═══ Data records ═══

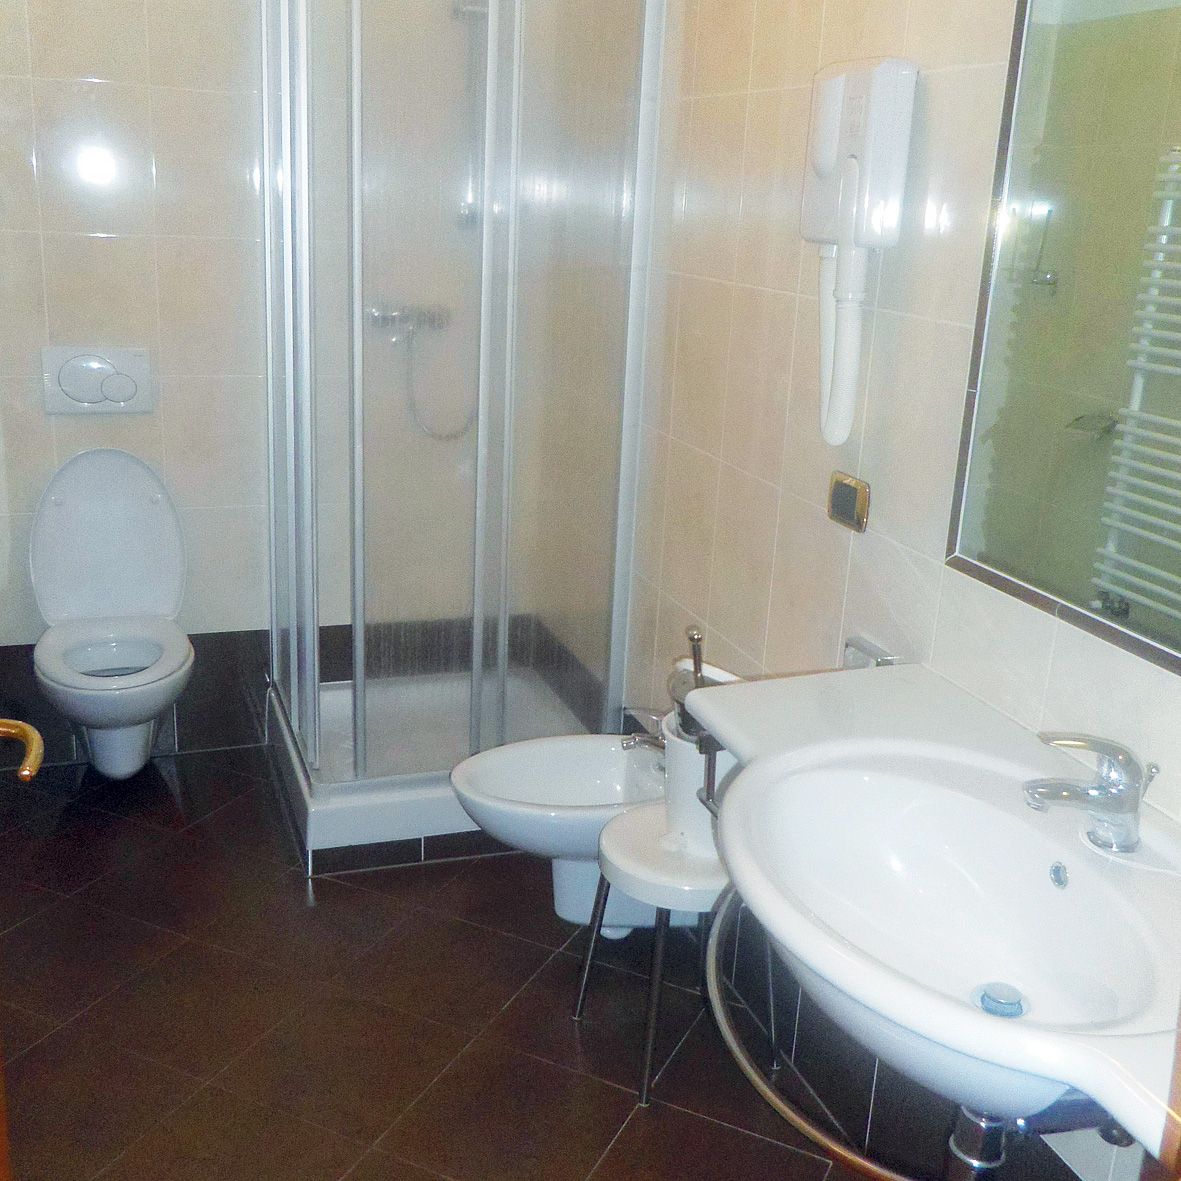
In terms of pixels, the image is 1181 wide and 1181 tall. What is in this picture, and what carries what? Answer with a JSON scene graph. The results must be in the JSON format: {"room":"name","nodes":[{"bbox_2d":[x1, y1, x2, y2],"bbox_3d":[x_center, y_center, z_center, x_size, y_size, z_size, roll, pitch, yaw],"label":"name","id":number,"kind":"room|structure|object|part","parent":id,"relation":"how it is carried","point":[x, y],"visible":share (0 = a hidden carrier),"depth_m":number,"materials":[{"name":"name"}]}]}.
{"room":"bathroom","nodes":[
{"label":"bathroom","id":0,"kind":"room"},
{"bbox_2d":[0,0,534,764],"bbox_3d":[-0.935,-0.820,3.260,1.703,2.566,0.111,-3,18,-20],"label":"back wall","id":1,"kind":"structure","parent":0,"point":[91,70],"depth_m":3.20,"materials":[{"name":"tile"}]},
{"bbox_2d":[40,345,153,415],"bbox_3d":[-1.235,-0.525,3.191,0.250,0.161,0.026,-3,18,-20],"label":"flush plate","id":2,"kind":"object","parent":1,"relation":"attached to","point":[122,404],"visible":0.98,"depth_m":3.18,"materials":[{"name":"white plastic"}]},
{"bbox_2d":[29,446,193,778],"bbox_3d":[-1.167,0.075,3.127,0.365,0.780,0.599,-3,18,-20],"label":"toilet","id":3,"kind":"object","parent":1,"relation":"attached to","point":[167,587],"visible":1,"depth_m":3.17,"materials":[{"name":"white ceramic"}]},
{"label":"toilet lid","id":4,"kind":"part","parent":3,"relation":"part of","materials":[{"name":"white plastic"}]},
{"bbox_2d":[368,302,450,343],"bbox_3d":[-0.474,-0.708,3.385,0.226,0.088,0.149,-3,18,-20],"label":"shower mixer","id":5,"kind":"object","parent":1,"relation":"attached to","point":[381,321],"visible":0.84,"depth_m":3.41,"materials":[{"name":"silver metal"}]},
{"bbox_2d":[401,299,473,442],"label":"shower hose","id":6,"kind":"object","parent":5,"relation":"hanging from","point":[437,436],"visible":0.66,"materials":[{"name":"silver metal"}]},
{"bbox_2d":[449,0,491,233],"bbox_3d":[-0.274,-1.207,3.235,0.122,0.597,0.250,-3,18,-20],"label":"shower rail","id":7,"kind":"object","parent":1,"relation":"attached to","point":[462,12],"visible":0.7,"depth_m":3.28,"materials":[{"name":"silver metal"}]},
{"bbox_2d":[0,736,900,1180],"bbox_3d":[-0.295,1.009,1.938,1.717,0.098,3.949,-3,18,-20],"label":"floor","id":8,"kind":"structure","parent":0,"point":[628,1136],"depth_m":2.40,"materials":[{"name":"brown tile"}]},
{"bbox_2d":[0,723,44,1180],"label":"door","id":9,"kind":"structure","parent":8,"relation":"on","point":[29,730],"depth_m":1.15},
{"bbox_2d":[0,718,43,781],"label":"door handle","id":10,"kind":"object","parent":9,"relation":"attached to","point":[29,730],"visible":0.99,"depth_m":1.28,"materials":[{"name":"gold metal"}]},
{"bbox_2d":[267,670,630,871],"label":"shower tray","id":11,"kind":"object","parent":8,"relation":"on","point":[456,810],"visible":0.55,"depth_m":3.04,"materials":[{"name":"white plastic"}]},
{"bbox_2d":[256,0,666,863],"bbox_3d":[-0.363,-0.534,3.082,0.761,2.091,0.825,-3,18,-20],"label":"shower enclosure","id":12,"kind":"object","parent":8,"relation":"on","point":[358,753],"visible":0.97,"depth_m":2.89,"materials":[{"name":"clear glass"}]},
{"bbox_2d":[450,733,666,929],"bbox_3d":[-0.014,0.543,2.654,0.569,0.393,0.378,-3,18,-20],"label":"bidet","id":13,"kind":"object","parent":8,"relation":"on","point":[566,764],"visible":0.64,"depth_m":2.66,"materials":[{"name":"white ceramic"}]},
{"bbox_2d":[621,712,666,753],"bbox_3d":[0.136,0.303,2.714,0.143,0.093,0.087,-3,18,-20],"label":"bidet tap","id":14,"kind":"object","parent":13,"relation":"on","point":[631,742],"visible":0.61,"depth_m":2.70,"materials":[{"name":"silver metal"}]},
{"bbox_2d":[573,805,774,1106],"bbox_3d":[0.151,0.641,2.309,0.319,0.432,0.332,-3,18,-20],"label":"stool","id":15,"kind":"object","parent":8,"relation":"on","point":[625,827],"visible":0.56,"depth_m":2.21,"materials":[{"name":"metal"}]},
{"bbox_2d":[660,714,733,857],"bbox_3d":[0.213,0.340,2.253,0.172,0.226,0.177,-3,18,-20],"label":"toilet brush holder","id":16,"kind":"object","parent":15,"relation":"on","point":[693,790],"visible":0.48,"depth_m":2.20,"materials":[{"name":"white plastic"}]},
{"bbox_2d":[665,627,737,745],"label":"toilet brush","id":17,"kind":"object","parent":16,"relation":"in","point":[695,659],"visible":0.37,"depth_m":2.26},
{"bbox_2d":[550,0,1180,1180],"bbox_3d":[0.492,-0.363,1.978,0.111,2.556,3.354,-3,18,-20],"label":"right wall","id":18,"kind":"structure","parent":0,"point":[783,304],"depth_m":2.18,"materials":[{"name":"beige tile"}]},
{"bbox_2d":[827,471,870,533],"bbox_3d":[0.421,-0.147,2.087,0.014,0.080,0.106,-3,18,-20],"label":"socket","id":19,"kind":"object","parent":18,"relation":"attached to","point":[847,501],"visible":0.97,"depth_m":2.08,"materials":[{"name":"gold metal"}]},
{"bbox_2d":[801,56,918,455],"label":"hair dryer","id":20,"kind":"object","parent":18,"relation":"attached to","point":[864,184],"visible":0.98,"depth_m":1.90,"materials":[{"name":"white plastic"}]},
{"bbox_2d":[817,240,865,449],"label":"hose","id":21,"kind":"object","parent":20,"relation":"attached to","point":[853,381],"visible":0.97,"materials":[{"name":"white plastic"}]},
{"bbox_2d":[843,636,899,669],"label":"towel holder","id":22,"kind":"object","parent":18,"relation":"attached to","point":[859,664],"visible":0.39,"depth_m":2.05,"materials":[{"name":"silver metal"}]},
{"bbox_2d":[684,665,1180,1161],"bbox_3d":[0.437,0.373,1.433,0.505,0.335,1.024,-3,18,-20],"label":"sink","id":23,"kind":"object","parent":18,"relation":"attached to","point":[839,676],"visible":0.82,"depth_m":1.45,"materials":[{"name":"white ceramic"}]},
{"bbox_2d":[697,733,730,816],"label":"bracket","id":24,"kind":"object","parent":23,"relation":"attached to","point":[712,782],"visible":0.33,"depth_m":1.95,"materials":[{"name":"silver metal"}]},
{"bbox_2d":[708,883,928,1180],"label":"towel rail","id":25,"kind":"object","parent":23,"relation":"attached to","point":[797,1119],"visible":0.58,"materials":[{"name":"silver metal"}]},
{"bbox_2d":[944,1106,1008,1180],"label":"drain pipe","id":26,"kind":"object","parent":23,"relation":"attached to","point":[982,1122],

═══

**Task details**
A verbatim copy of the material is needed; pictures are not to appear in it.

**Task response**
In terms of pixels, the image is 1181 wide and 1181 tall. What is in this picture, and what carries what? Answer with a JSON scene graph. The results must be in the JSON format: {"room":"name","nodes":[{"bbox_2d":[x1, y1, x2, y2],"bbox_3d":[x_center, y_center, z_center, x_size, y_size, z_size, roll, pitch, yaw],"label":"name","id":number,"kind":"room|structure|object|part","parent":id,"relation":"how it is carried","point":[x, y],"visible":share (0 = a hidden carrier),"depth_m":number,"materials":[{"name":"name"}]}]}.
{"room":"bathroom","nodes":[
{"label":"bathroom","id":0,"kind":"room"},
{"bbox_2d":[0,0,534,764],"bbox_3d":[-0.935,-0.820,3.260,1.703,2.566,0.111,-3,18,-20],"label":"back wall","id":1,"kind":"structure","parent":0,"point":[91,70],"depth_m":3.20,"materials":[{"name":"tile"}]},
{"bbox_2d":[40,345,153,415],"bbox_3d":[-1.235,-0.525,3.191,0.250,0.161,0.026,-3,18,-20],"label":"flush plate","id":2,"kind":"object","parent":1,"relation":"attached to","point":[122,404],"visible":0.98,"depth_m":3.18,"materials":[{"name":"white plastic"}]},
{"bbox_2d":[29,446,193,778],"bbox_3d":[-1.167,0.075,3.127,0.365,0.780,0.599,-3,18,-20],"label":"toilet","id":3,"kind":"object","parent":1,"relation":"attached to","point":[167,587],"visible":1,"depth_m":3.17,"materials":[{"name":"white ceramic"}]},
{"label":"toilet lid","id":4,"kind":"part","parent":3,"relation":"part of","materials":[{"name":"white plastic"}]},
{"bbox_2d":[368,302,450,343],"bbox_3d":[-0.474,-0.708,3.385,0.226,0.088,0.149,-3,18,-20],"label":"shower mixer","id":5,"kind":"object","parent":1,"relation":"attached to","point":[381,321],"visible":0.84,"depth_m":3.41,"materials":[{"name":"silver metal"}]},
{"bbox_2d":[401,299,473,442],"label":"shower hose","id":6,"kind":"object","parent":5,"relation":"hanging from","point":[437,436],"visible":0.66,"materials":[{"name":"silver metal"}]},
{"bbox_2d":[449,0,491,233],"bbox_3d":[-0.274,-1.207,3.235,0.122,0.597,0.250,-3,18,-20],"label":"shower rail","id":7,"kind":"object","parent":1,"relation":"attached to","point":[462,12],"visible":0.7,"depth_m":3.28,"materials":[{"name":"silver metal"}]},
{"bbox_2d":[0,736,900,1180],"bbox_3d":[-0.295,1.009,1.938,1.717,0.098,3.949,-3,18,-20],"label":"floor","id":8,"kind":"structure","parent":0,"point":[628,1136],"depth_m":2.40,"materials":[{"name":"brown tile"}]},
{"bbox_2d":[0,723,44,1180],"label":"door","id":9,"kind":"structure","parent":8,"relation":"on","point":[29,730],"depth_m":1.15},
{"bbox_2d":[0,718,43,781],"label":"door handle","id":10,"kind":"object","parent":9,"relation":"attached to","point":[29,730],"visible":0.99,"depth_m":1.28,"materials":[{"name":"gold metal"}]},
{"bbox_2d":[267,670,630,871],"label":"shower tray","id":11,"kind":"object","parent":8,"relation":"on","point":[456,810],"visible":0.55,"depth_m":3.04,"materials":[{"name":"white plastic"}]},
{"bbox_2d":[256,0,666,863],"bbox_3d":[-0.363,-0.534,3.082,0.761,2.091,0.825,-3,18,-20],"label":"shower enclosure","id":12,"kind":"object","parent":8,"relation":"on","point":[358,753],"visible":0.97,"depth_m":2.89,"materials":[{"name":"clear glass"}]},
{"bbox_2d":[450,733,666,929],"bbox_3d":[-0.014,0.543,2.654,0.569,0.393,0.378,-3,18,-20],"label":"bidet","id":13,"kind":"object","parent":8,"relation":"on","point":[566,764],"visible":0.64,"depth_m":2.66,"materials":[{"name":"white ceramic"}]},
{"bbox_2d":[621,712,666,753],"bbox_3d":[0.136,0.303,2.714,0.143,0.093,0.087,-3,18,-20],"label":"bidet tap","id":14,"kind":"object","parent":13,"relation":"on","point":[631,742],"visible":0.61,"depth_m":2.70,"materials":[{"name":"silver metal"}]},
{"bbox_2d":[573,805,774,1106],"bbox_3d":[0.151,0.641,2.309,0.319,0.432,0.332,-3,18,-20],"label":"stool","id":15,"kind":"object","parent":8,"relation":"on","point":[625,827],"visible":0.56,"depth_m":2.21,"materials":[{"name":"metal"}]},
{"bbox_2d":[660,714,733,857],"bbox_3d":[0.213,0.340,2.253,0.172,0.226,0.177,-3,18,-20],"label":"toilet brush holder","id":16,"kind":"object","parent":15,"relation":"on","point":[693,790],"visible":0.48,"depth_m":2.20,"materials":[{"name":"white plastic"}]},
{"bbox_2d":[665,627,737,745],"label":"toilet brush","id":17,"kind":"object","parent":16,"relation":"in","point":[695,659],"visible":0.37,"depth_m":2.26},
{"bbox_2d":[550,0,1180,1180],"bbox_3d":[0.492,-0.363,1.978,0.111,2.556,3.354,-3,18,-20],"label":"right wall","id":18,"kind":"structure","parent":0,"point":[783,304],"depth_m":2.18,"materials":[{"name":"beige tile"}]},
{"bbox_2d":[827,471,870,533],"bbox_3d":[0.421,-0.147,2.087,0.014,0.080,0.106,-3,18,-20],"label":"socket","id":19,"kind":"object","parent":18,"relation":"attached to","point":[847,501],"visible":0.97,"depth_m":2.08,"materials":[{"name":"gold metal"}]},
{"bbox_2d":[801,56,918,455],"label":"hair dryer","id":20,"kind":"object","parent":18,"relation":"attached to","point":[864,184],"visible":0.98,"depth_m":1.90,"materials":[{"name":"white plastic"}]},
{"bbox_2d":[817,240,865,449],"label":"hose","id":21,"kind":"object","parent":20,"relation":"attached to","point":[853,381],"visible":0.97,"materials":[{"name":"white plastic"}]},
{"bbox_2d":[843,636,899,669],"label":"towel holder","id":22,"kind":"object","parent":18,"relation":"attached to","point":[859,664],"visible":0.39,"depth_m":2.05,"materials":[{"name":"silver metal"}]},
{"bbox_2d":[684,665,1180,1161],"bbox_3d":[0.437,0.373,1.433,0.505,0.335,1.024,-3,18,-20],"label":"sink","id":23,"kind":"object","parent":18,"relation":"attached to","point":[839,676],"visible":0.82,"depth_m":1.45,"materials":[{"name":"white ceramic"}]},
{"bbox_2d":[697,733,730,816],"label":"bracket","id":24,"kind":"object","parent":23,"relation":"attached to","point":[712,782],"visible":0.33,"depth_m":1.95,"materials":[{"name":"silver metal"}]},
{"bbox_2d":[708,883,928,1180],"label":"towel rail","id":25,"kind":"object","parent":23,"relation":"attached to","point":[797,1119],"visible":0.58,"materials":[{"name":"silver metal"}]},
{"bbox_2d":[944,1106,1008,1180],"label":"drain pipe","id":26,"kind":"object","parent":23,"relation":"attached to","point":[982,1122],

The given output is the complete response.